# What is required
All entries should be printed precisely as written.

[Saved entries]
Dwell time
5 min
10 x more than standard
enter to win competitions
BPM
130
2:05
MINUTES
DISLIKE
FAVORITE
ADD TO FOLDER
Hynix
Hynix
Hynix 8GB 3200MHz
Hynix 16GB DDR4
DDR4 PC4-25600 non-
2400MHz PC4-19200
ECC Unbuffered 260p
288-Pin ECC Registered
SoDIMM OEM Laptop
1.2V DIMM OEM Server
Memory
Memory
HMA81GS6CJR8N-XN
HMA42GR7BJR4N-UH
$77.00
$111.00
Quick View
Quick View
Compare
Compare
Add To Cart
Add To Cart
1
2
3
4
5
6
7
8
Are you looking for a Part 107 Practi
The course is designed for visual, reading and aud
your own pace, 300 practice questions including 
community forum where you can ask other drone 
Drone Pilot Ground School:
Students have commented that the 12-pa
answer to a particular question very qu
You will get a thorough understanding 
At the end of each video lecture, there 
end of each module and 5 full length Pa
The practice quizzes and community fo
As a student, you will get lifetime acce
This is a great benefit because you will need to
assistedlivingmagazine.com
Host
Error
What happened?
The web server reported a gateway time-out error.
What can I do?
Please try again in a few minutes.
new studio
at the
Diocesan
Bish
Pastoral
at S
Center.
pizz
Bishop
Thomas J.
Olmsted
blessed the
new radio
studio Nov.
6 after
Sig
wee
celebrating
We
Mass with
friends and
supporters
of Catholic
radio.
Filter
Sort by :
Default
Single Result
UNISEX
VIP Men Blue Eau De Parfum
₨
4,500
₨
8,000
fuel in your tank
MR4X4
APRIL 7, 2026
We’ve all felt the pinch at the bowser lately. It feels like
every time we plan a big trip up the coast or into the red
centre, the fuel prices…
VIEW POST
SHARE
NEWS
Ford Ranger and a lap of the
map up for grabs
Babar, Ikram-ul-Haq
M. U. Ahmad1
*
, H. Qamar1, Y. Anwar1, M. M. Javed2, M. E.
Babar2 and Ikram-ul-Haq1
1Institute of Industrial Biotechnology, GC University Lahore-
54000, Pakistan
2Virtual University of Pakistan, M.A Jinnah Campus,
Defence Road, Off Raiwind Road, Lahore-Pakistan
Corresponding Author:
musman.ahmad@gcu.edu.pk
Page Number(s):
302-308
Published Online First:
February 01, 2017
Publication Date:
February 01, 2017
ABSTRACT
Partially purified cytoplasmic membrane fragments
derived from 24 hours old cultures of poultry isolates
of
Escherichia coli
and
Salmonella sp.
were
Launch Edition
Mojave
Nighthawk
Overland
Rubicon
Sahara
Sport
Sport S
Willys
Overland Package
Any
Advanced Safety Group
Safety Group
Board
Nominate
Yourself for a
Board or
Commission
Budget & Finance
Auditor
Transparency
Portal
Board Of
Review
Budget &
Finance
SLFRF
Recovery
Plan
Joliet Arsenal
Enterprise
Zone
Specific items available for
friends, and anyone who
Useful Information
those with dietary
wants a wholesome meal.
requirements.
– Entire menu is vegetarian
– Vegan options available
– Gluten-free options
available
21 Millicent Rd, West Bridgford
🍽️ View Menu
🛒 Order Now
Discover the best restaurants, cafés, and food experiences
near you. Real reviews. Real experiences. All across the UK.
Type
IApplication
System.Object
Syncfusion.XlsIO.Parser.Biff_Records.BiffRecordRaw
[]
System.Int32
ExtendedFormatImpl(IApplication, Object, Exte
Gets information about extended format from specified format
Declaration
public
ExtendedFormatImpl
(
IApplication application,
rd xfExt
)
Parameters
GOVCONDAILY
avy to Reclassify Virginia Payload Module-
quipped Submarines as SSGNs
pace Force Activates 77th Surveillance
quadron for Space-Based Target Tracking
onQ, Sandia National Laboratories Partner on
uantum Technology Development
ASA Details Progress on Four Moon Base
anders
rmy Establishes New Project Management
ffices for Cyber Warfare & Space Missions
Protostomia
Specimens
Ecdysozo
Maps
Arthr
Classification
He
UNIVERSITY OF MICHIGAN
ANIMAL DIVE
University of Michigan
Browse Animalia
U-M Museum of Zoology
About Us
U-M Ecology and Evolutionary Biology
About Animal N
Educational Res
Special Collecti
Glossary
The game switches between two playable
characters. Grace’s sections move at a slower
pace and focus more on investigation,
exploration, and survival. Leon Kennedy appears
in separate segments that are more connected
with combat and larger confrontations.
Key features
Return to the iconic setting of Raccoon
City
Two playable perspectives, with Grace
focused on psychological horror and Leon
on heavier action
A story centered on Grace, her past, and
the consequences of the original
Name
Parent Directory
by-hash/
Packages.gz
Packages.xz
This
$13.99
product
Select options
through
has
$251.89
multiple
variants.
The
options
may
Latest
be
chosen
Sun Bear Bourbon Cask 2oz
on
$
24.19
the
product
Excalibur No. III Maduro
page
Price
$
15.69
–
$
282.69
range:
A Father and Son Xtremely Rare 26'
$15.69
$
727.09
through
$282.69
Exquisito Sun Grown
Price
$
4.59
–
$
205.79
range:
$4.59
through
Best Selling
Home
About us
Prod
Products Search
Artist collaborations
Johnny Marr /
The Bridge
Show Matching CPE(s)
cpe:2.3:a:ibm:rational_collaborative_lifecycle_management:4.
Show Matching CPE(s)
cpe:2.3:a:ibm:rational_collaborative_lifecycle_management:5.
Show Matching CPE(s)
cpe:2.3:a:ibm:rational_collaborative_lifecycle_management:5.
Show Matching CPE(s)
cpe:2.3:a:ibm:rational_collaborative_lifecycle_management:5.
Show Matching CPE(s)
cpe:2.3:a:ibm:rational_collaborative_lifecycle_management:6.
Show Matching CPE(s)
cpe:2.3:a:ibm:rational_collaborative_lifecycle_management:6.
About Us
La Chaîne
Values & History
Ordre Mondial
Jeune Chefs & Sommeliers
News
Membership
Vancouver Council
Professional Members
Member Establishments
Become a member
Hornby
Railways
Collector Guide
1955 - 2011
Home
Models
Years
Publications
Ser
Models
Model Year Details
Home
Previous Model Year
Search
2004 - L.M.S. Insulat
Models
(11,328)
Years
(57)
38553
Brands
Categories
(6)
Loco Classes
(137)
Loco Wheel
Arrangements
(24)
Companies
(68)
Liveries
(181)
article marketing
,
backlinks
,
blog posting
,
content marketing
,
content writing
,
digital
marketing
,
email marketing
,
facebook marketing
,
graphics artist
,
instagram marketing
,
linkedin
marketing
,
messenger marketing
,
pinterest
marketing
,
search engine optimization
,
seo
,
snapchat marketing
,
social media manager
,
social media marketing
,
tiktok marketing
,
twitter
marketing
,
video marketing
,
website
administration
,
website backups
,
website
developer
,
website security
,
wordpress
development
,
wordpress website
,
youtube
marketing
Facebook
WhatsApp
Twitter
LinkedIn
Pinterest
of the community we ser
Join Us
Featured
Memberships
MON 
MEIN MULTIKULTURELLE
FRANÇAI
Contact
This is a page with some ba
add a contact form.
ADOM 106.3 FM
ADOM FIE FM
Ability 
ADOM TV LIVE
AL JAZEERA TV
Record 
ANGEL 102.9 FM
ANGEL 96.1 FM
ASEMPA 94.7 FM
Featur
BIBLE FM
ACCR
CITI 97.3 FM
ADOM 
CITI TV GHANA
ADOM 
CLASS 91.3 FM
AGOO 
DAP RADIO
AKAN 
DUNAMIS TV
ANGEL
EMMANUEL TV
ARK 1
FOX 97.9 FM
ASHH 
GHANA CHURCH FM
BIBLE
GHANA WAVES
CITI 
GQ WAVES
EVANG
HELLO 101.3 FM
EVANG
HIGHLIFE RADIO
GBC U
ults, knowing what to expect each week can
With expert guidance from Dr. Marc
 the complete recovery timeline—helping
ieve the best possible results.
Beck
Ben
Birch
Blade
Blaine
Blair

# Response
Dwell time
5 min
10 x more than standard
enter to win competitions
BPM
130
2:05
MINUTES
DISLIKE
FAVORITE
ADD TO FOLDER
Hynix
Hynix
Hynix 8GB 3200MHz
Hynix 16GB DDR4
DDR4 PC4-25600 non-
2400MHz PC4-19200
ECC Unbuffered 260p
288-Pin ECC Registered
SoDIMM OEM Laptop
1.2V DIMM OEM Server
Memory
Memory
HMA81GS6CJR8N-XN
HMA42GR7BJR4N-UH
$77.00
$111.00
Quick View
Quick View
Compare
Compare
Add To Cart
Add To Cart
1
2
3
4
5
6
7
8
Are you looking for a Part 107 Practi
The course is designed for visual, reading and aud
your own pace, 300 practice questions including 
community forum where you can ask other drone 
Drone Pilot Ground School:
Students have commented that the 12-pa
answer to a particular question very qu
You will get a thorough understanding 
At the end of each video lecture, there 
end of each module and 5 full length Pa
The practice quizzes and community fo
As a student, you will get lifetime acce
This is a great benefit because you will need to
assistedlivingmagazine.com
Host
Error
What happened?
The web server reported a gateway time-out error.
What can I do?
Please try again in a few minutes.
new studio
at the
Diocesan
Bish
Pastoral
at S
Center.
pizz
Bishop
Thomas J.
Olmsted
blessed the
new radio
studio Nov.
6 after
Sig
wee
celebrating
We
Mass with
friends and
supporters
of Catholic
radio.
Filter
Sort by :
Default
Single Result
UNISEX
VIP Men Blue Eau De Parfum
₨
4,500
₨
8,000
fuel in your tank
MR4X4
APRIL 7, 2026
We’ve all felt the pinch at the bowser lately. It feels like
every time we plan a big trip up the coast or into the red
centre, the fuel prices…
VIEW POST
SHARE
NEWS
Ford Ranger and a lap of the
map up for grabs
Babar, Ikram-ul-Haq
M. U. Ahmad1
*
, H. Qamar1, Y. Anwar1, M. M. Javed2, M. E.
Babar2 and Ikram-ul-Haq1
1Institute of Industrial Biotechnology, GC University Lahore-
54000, Pakistan
2Virtual University of Pakistan, M.A Jinnah Campus,
Defence Road, Off Raiwind Road, Lahore-Pakistan
Corresponding Author:
musman.ahmad@gcu.edu.pk
Page Number(s):
302-308
Published Online First:
February 01, 2017
Publication Date:
February 01, 2017
ABSTRACT
Partially purified cytoplasmic membrane fragments
derived from 24 hours old cultures of poultry isolates
of
Escherichia coli
and
Salmonella sp.
were
Launch Edition
Mojave
Nighthawk
Overland
Rubicon
Sahara
Sport
Sport S
Willys
Overland Package
Any
Advanced Safety Group
Safety Group
Board
Nominate
Yourself for a
Board or
Commission
Budget & Finance
Auditor
Transparency
Portal
Board Of
Review
Budget &
Finance
SLFRF
Recovery
Plan
Joliet Arsenal
Enterprise
Zone
Specific items available for
friends, and anyone who
Useful Information
those with dietary
wants a wholesome meal.
requirements.
– Entire menu is vegetarian
– Vegan options available
– Gluten-free options
available
21 Millicent Rd, West Bridgford
🍽️ View Menu
🛒 Order Now
Discover the best restaurants, cafés, and food experiences
near you. Real reviews. Real experiences. All across the UK.
Type
IApplication
System.Object
Syncfusion.XlsIO.Parser.Biff_Records.BiffRecordRaw
[]
System.Int32
ExtendedFormatImpl(IApplication, Object, Exte
Gets information about extended format from specified format
Declaration
public
ExtendedFormatImpl
(
IApplication application,
rd xfExt
)
Parameters
GOVCONDAILY
avy to Reclassify Virginia Payload Module-
quipped Submarines as SSGNs
pace Force Activates 77th Surveillance
quadron for Space-Based Target Tracking
onQ, Sandia National Laboratories Partner on
uantum Technology Development
ASA Details Progress on Four Moon Base
anders
rmy Establishes New Project Management
ffices for Cyber Warfare & Space Missions
Protostomia
Specimens
Ecdysozo
Maps
Arthr
Classification
He
UNIVERSITY OF MICHIGAN
ANIMAL DIVE
University of Michigan
Browse Animalia
U-M Museum of Zoology
About Us
U-M Ecology and Evolutionary Biology
About Animal N
Educational Res
Special Collecti
Glossary
The game switches between two playable
characters. Grace’s sections move at a slower
pace and focus more on investigation,
exploration, and survival. Leon Kennedy appears
in separate segments that are more connected
with combat and larger confrontations.
Key features
Return to the iconic setting of Raccoon
City
Two playable perspectives, with Grace
focused on psychological horror and Leon
on heavier action
A story centered on Grace, her past, and
the consequences of the original
Name
Parent Directory
by-hash/
Packages.gz
Packages.xz
This
$13.99
product
Select options
through
has
$251.89
multiple
variants.
The
options
may
Latest
be
chosen
Sun Bear Bourbon Cask 2oz
on
$
24.19
the
product
Excalibur No. III Maduro
page
Price
$
15.69
–
$
282.69
range:
A Father and Son Xtremely Rare 26'
$15.69
$
727.09
through
$282.69
Exquisito Sun Grown
Price
$
4.59
–
$
205.79
range:
$4.59
through
Best Selling
Home
About us
Prod
Products Search
Artist collaborations
Johnny Marr /
The Bridge
Show Matching CPE(s)
cpe:2.3:a:ibm:rational_collaborative_lifecycle_management:4.
Show Matching CPE(s)
cpe:2.3:a:ibm:rational_collaborative_lifecycle_management:5.
Show Matching CPE(s)
cpe:2.3:a:ibm:rational_collaborative_lifecycle_management:5.
Show Matching CPE(s)
cpe:2.3:a:ibm:rational_collaborative_lifecycle_management:5.
Show Matching CPE(s)
cpe:2.3:a:ibm:rational_collaborative_lifecycle_management:6.
Show Matching CPE(s)
cpe:2.3:a:ibm:rational_collaborative_lifecycle_management:6.
About Us
La Chaîne
Values & History
Ordre Mondial
Jeune Chefs & Sommeliers
News
Membership
Vancouver Council
Professional Members
Member Establishments
Become a member
Hornby
Railways
Collector Guide
1955 - 2011
Home
Models
Years
Publications
Ser
Models
Model Year Details
Home
Previous Model Year
Search
2004 - L.M.S. Insulat
Models
(11,328)
Years
(57)
38553
Brands
Categories
(6)
Loco Classes
(137)
Loco Wheel
Arrangements
(24)
Companies
(68)
Liveries
(181)
article marketing
,
backlinks
,
blog posting
,
content marketing
,
content writing
,
digital
marketing
,
email marketing
,
facebook marketing
,
graphics artist
,
instagram marketing
,
linkedin
marketing
,
messenger marketing
,
pinterest
marketing
,
search engine optimization
,
seo
,
snapchat marketing
,
social media manager
,
social media marketing
,
tiktok marketing
,
twitter
marketing
,
video marketing
,
website
administration
,
website backups
,
website
developer
,
website security
,
wordpress
development
,
wordpress website
,
youtube
marketing
Facebook
WhatsApp
Twitter
LinkedIn
Pinterest
of the community we ser
Join Us
Featured
Memberships
MON 
MEIN MULTIKULTURELLE
FRANÇAI
Contact
This is a page with some ba
add a contact form.
ADOM 106.3 FM
ADOM FIE FM
Ability 
ADOM TV LIVE
AL JAZEERA TV
Record 
ANGEL 102.9 FM
ANGEL 96.1 FM
ASEMPA 94.7 FM
Featur
BIBLE FM
ACCR
CITI 97.3 FM
ADOM 
CITI TV GHANA
ADOM 
CLASS 91.3 FM
AGOO 
DAP RADIO
AKAN 
DUNAMIS TV
ANGEL
EMMANUEL TV
ARK 1
FOX 97.9 FM
ASHH 
GHANA CHURCH FM
BIBLE
GHANA WAVES
CITI 
GQ WAVES
EVANG
HELLO 101.3 FM
EVANG
HIGHLIFE RADIO
GBC U
ults, knowing what to expect each week can
With expert guidance from Dr. Marc
 the complete recovery timeline—helping
ieve the best possible results.
Beck
Ben
Birch
Blade
Blaine
Blair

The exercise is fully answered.